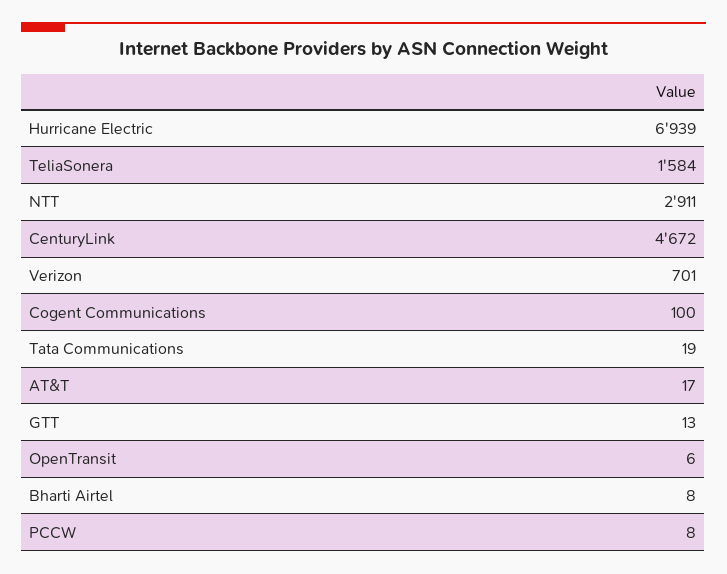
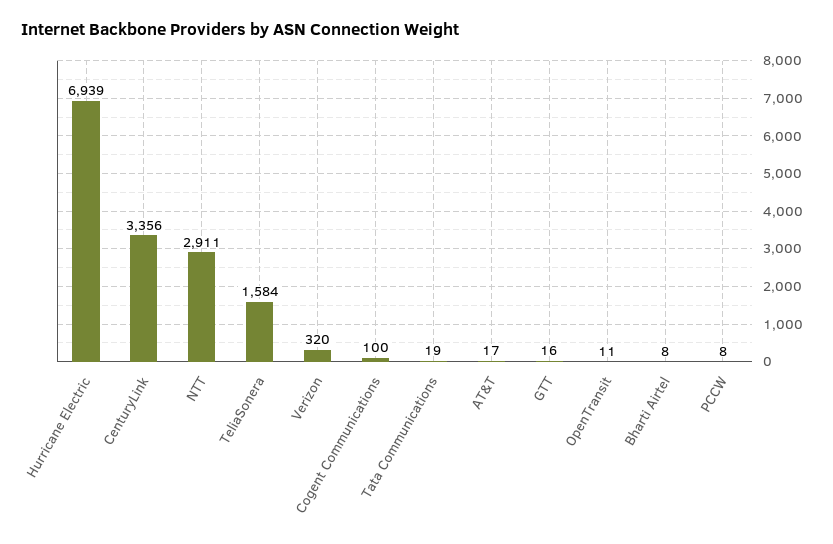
  {
    "Hurricane Electric": 6939,
    "TeliaSonera": 1584,
    "NTT": 2911,
-   "CenturyLink": 4672,
+   "CenturyLink": 3356,
-   "Verizon": 701,
+   "Verizon": 320,
    "Cogent Communications": 100,
    "Tata Communications": 19,
    "AT&T": 17,
-   "GTT": 13,
+   "GTT": 16,
-   "OpenTransit": 6,
+   "OpenTransit": 11,
    "Bharti Airtel": 8,
    "PCCW": 8
  }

__ASSIGNED TASK__
If a line in the records contains the word "Communications", copy it out.

__OUTPUT OF THE TASK__
    "Cogent Communications": 100,
    "Tata Communications": 19,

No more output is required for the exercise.